Inspire change by leveraging influence
Business leaders are critical in advocating for equality and allyship. Leaders should use their influence to speak out on issues impacting women, and not just on international and national women’s days.
This may mean supporting the work of organisations advancing women’s issues — but support need not be financial. Nedbank CEO Mike Brown condemned gender-based violence alongside Nedbank employees in a personal message on the company’s website.
How to take action today
When business leaders speak out on issues that impact their staff and customers, they further foster an inclusive company culture and potentially even create social change, as we have seen in other civil rights movements around the world.
Start the process by asking:
- Are we creating a safe space in our business where issues impacting women can be raised?
- How can we better involve leaders in taking a stand on issues impacting women?
Fostering gender equity takes more than ticking a box
It’s easy to fall into the trap of only focusing on women on certain days of the year. These examples show two things: gender equality and financial inclusion need to be worked on in parallel, and efforts towards social good should be ingrained in a company’s DNA rather than being reduced to slogans and platitudes.
Multiple studies have shown that championing gender equity has a direct impact on organisational success and a positive impact on productivity, innovation, and creativity. In fact, research shows that companies with a higher number of women executives earn a 47% higher rate of return on equity than companies without women in executive positions.

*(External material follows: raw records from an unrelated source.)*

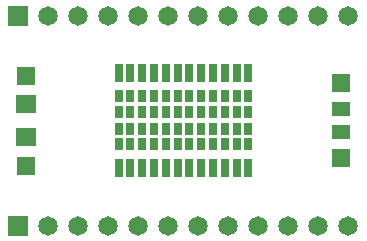
<source format=gts>
G04 (created by PCBNEW-RS274X (2012-jan-04)-stable) date Sun 02 Sep 2012 01:17:06 AM CEST*
G01*
G70*
G90*
%MOIN*%
G04 Gerber Fmt 3.4, Leading zero omitted, Abs format*
%FSLAX34Y34*%
G04 APERTURE LIST*
%ADD10C,0.006000*%
%ADD11R,0.059000X0.051100*%
%ADD12R,0.070800X0.062900*%
%ADD13R,0.060000X0.060000*%
%ADD14R,0.065000X0.065000*%
%ADD15C,0.065000*%
%ADD16R,0.025600X0.063000*%
%ADD17R,0.025600X0.039400*%
G04 APERTURE END LIST*
G54D10*
G54D11*
X62750Y-37126D03*
X62750Y-37874D03*
G54D12*
X52250Y-36949D03*
X52250Y-38051D03*
G54D13*
X52250Y-36000D03*
X62750Y-36250D03*
X52250Y-39000D03*
X62750Y-38750D03*
G54D14*
X52000Y-34000D03*
G54D15*
X53000Y-34000D03*
X54000Y-34000D03*
X55000Y-34000D03*
X56000Y-34000D03*
X57000Y-34000D03*
X58000Y-34000D03*
X59000Y-34000D03*
X60000Y-34000D03*
X61000Y-34000D03*
X62000Y-34000D03*
X63000Y-34000D03*
G54D14*
X52000Y-41000D03*
G54D15*
X53000Y-41000D03*
X54000Y-41000D03*
X55000Y-41000D03*
X56000Y-41000D03*
X57000Y-41000D03*
X58000Y-41000D03*
X59000Y-41000D03*
X60000Y-41000D03*
X61000Y-41000D03*
X62000Y-41000D03*
X63000Y-41000D03*
G54D16*
X55335Y-39075D03*
X55728Y-39075D03*
X56122Y-39075D03*
X56516Y-39075D03*
X56909Y-39075D03*
X57303Y-39075D03*
X57697Y-39075D03*
X58091Y-39075D03*
X58484Y-39075D03*
X58878Y-39075D03*
X59272Y-39075D03*
X59665Y-39075D03*
X59665Y-35925D03*
X59272Y-35925D03*
X58878Y-35925D03*
X58484Y-35925D03*
X58091Y-35925D03*
X57697Y-35925D03*
X57303Y-35925D03*
X56909Y-35925D03*
X56516Y-35925D03*
X56122Y-35925D03*
X55728Y-35925D03*
X55335Y-35925D03*
G54D17*
X59666Y-36693D03*
X59666Y-37205D03*
X56122Y-38288D03*
X56122Y-37776D03*
X56516Y-38288D03*
X56516Y-37776D03*
X56910Y-38288D03*
X56910Y-37776D03*
X57304Y-38288D03*
X57304Y-37776D03*
X57697Y-38288D03*
X57697Y-37776D03*
X58091Y-38288D03*
X58091Y-37776D03*
X58485Y-38288D03*
X58485Y-37776D03*
X58878Y-38288D03*
X58878Y-37776D03*
X59272Y-38288D03*
X59272Y-37776D03*
X59666Y-38288D03*
X59666Y-37776D03*
X59272Y-36693D03*
X59272Y-37205D03*
X58878Y-36693D03*
X58878Y-37205D03*
X58485Y-36693D03*
X58485Y-37205D03*
X58091Y-36693D03*
X58091Y-37205D03*
X57697Y-36693D03*
X57697Y-37205D03*
X57304Y-36693D03*
X57304Y-37205D03*
X56910Y-36693D03*
X56910Y-37205D03*
X56516Y-36693D03*
X56516Y-37205D03*
X56122Y-36693D03*
X56122Y-37205D03*
X55729Y-36693D03*
X55729Y-37205D03*
X55335Y-36693D03*
X55335Y-37205D03*
X55335Y-38288D03*
X55335Y-37776D03*
X55729Y-38288D03*
X55729Y-37776D03*
M02*

</source>
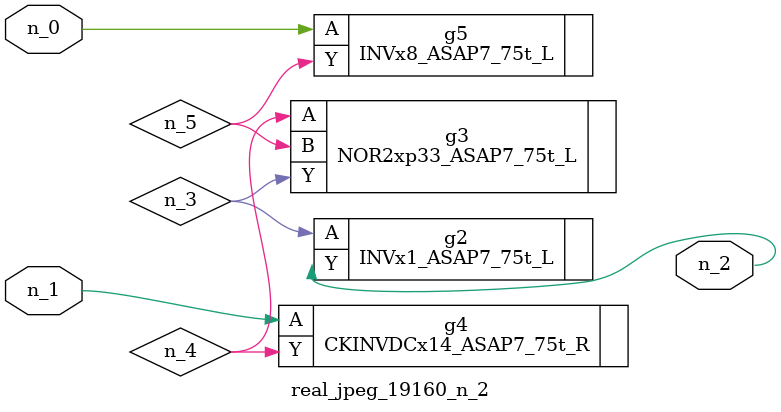
<source format=v>
module real_jpeg_19160_n_2 (n_1, n_0, n_2);

input n_1;
input n_0;

output n_2;

wire n_5;
wire n_4;
wire n_3;

INVx8_ASAP7_75t_L g5 ( 
.A(n_0),
.Y(n_5)
);

CKINVDCx14_ASAP7_75t_R g4 ( 
.A(n_1),
.Y(n_4)
);

INVx1_ASAP7_75t_L g2 ( 
.A(n_3),
.Y(n_2)
);

NOR2xp33_ASAP7_75t_L g3 ( 
.A(n_4),
.B(n_5),
.Y(n_3)
);


endmodule
</source>
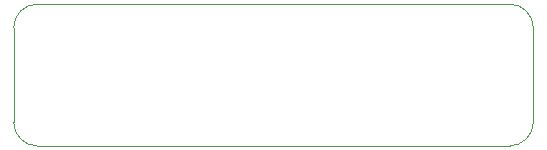
<source format=gbr>
G04 #@! TF.GenerationSoftware,KiCad,Pcbnew,(5.1.4)-1*
G04 #@! TF.CreationDate,2022-02-08T04:13:44-08:00*
G04 #@! TF.ProjectId,bushwacker2,62757368-7761-4636-9b65-72322e6b6963,rev?*
G04 #@! TF.SameCoordinates,Original*
G04 #@! TF.FileFunction,Profile,NP*
%FSLAX46Y46*%
G04 Gerber Fmt 4.6, Leading zero omitted, Abs format (unit mm)*
G04 Created by KiCad (PCBNEW (5.1.4)-1) date 2022-02-08 04:13:44*
%MOMM*%
%LPD*%
G04 APERTURE LIST*
%ADD10C,0.100000*%
G04 APERTURE END LIST*
D10*
X110400000Y-112000000D02*
X70400001Y-112000001D01*
X112399999Y-109999999D02*
G75*
G02X110400000Y-112000000I-2000000J-1D01*
G01*
X112400000Y-102000000D02*
X112399999Y-110000000D01*
X110400000Y-100000000D02*
G75*
G02X112400000Y-102000000I0J-2000000D01*
G01*
X70400000Y-100000000D02*
X110400000Y-100000000D01*
X68400000Y-102000000D02*
G75*
G02X70400000Y-100000000I2000000J0D01*
G01*
X68400000Y-110000000D02*
X68400000Y-102000000D01*
X70400001Y-112000001D02*
G75*
G02X68400000Y-110000000I0J2000001D01*
G01*
M02*

</source>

To make sure that you’re building an effective roadmap to inclusion, follow this quick guideline:
- Understand how people within your organisation perceive gender equality by setting up surveys or town hall discussions to guide your next steps.
- Determine your starting point. Conduct an analysis of employment practices, internal policies, suppliers, and product lines to identify gaps or weaknesses.
- Set measurable targets for improvement with clear deadlines and build these into reporting and management processes such as performance assessments.